What I want to focus on here are the resentful and burdened feelings. I think one of the reasons I gravitate so much towards the concept of emotional labor personally is that I equate housework and kin-keeping in a heterosexual marital context with resentment and burden… because those are the things I felt, as an underemployed PhD who was in a heterosexual marriage and who did the bulk of the domestic and kin-keeping work. I don’t always feel resentful doing these things (for instance, I love living alone and keep a pretty tidy household in those circumstances), but I think what I resented was the implication that I was supposed to do these tasks because I was simply better at them as a woman. I resent how they “naturally” fell onto my plate and became my problem.The problem, at the end of the day, seems to be 1) naturalizing assumptions and 2) entitlement, both of which tend to fall along heteronormative gendered lines. And these gender lines are so utterly pervasive that I’m coming to believe that I have not overused or misused emotional labor, though perhaps I let the concept creep influence my enthusiasm for applying it to All The Things.

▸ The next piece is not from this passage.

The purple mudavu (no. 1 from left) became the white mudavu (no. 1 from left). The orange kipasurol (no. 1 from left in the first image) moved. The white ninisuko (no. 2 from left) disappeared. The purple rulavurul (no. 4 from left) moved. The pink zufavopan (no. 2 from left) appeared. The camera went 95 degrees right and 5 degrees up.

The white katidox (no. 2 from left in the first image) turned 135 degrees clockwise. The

I still see emotional labor whenever I look at most heterosexual households, or housework in general, or kinship systems, or heteronormative dating patterns… but this is probably less because of concept creep and more because of the naturalization of (Western) femininity as a gender that excels are caring, emotion-based work. And also because of the naturalization of gender roles overall, so that women are seen as inherently willing to embrace the types of labor coded as feminine and if they don’t what’s wrong with them?! Hence, my application of emotional labor remains correct: women must not only perform the labor coded as proper for them, but they must also do so with a smile indicating how much they embrace their gender roles, regardless of their actual feelings on the matter. That is what chafes at me most.
And remember, not all emotional labor is bad. Hochschild answers the question of whether it can be fun with “yes, if it’s not a broken care system.” This is why I, in my professional role as a teacher, love showing care for my students and helping manage their emotions when I’m on the job, whether in the college classroom or dance studio. I chose this. I signed up for it. I brag about teaching moments where my students show their understanding, or feel safe coming to me for help. However, I do not want the job to follow me home, which is part of why I try to make sure friends and family know when they are asking educational (and emotional) labor of me.
But a lot of emotional labor happens within broken care systems, where the person doing the extra caring on behalf of someone else does not in return get cared-for extra reciprocally. Which, again, returns us to a critique less of emotional labor in general, and more of the “shoulds” of contemporary American gender roles.
So, let’s be mindful of the proper definitions of the words we use, but let’s also defeat patriarchal assumptions about who is most fit to do housework with a smile. It’s that “with a smile” bit that really captures the essence of emotional labor: not just doing whatever labor is at hand, but doing so with the convincing appearance of liking it, probably while simultaneously managing the emotions of those around you.
No wonder, in the words of Saturday Night Live, your momma’s always so tired, especially once you factor in the other forms of gender-based violence women so often face.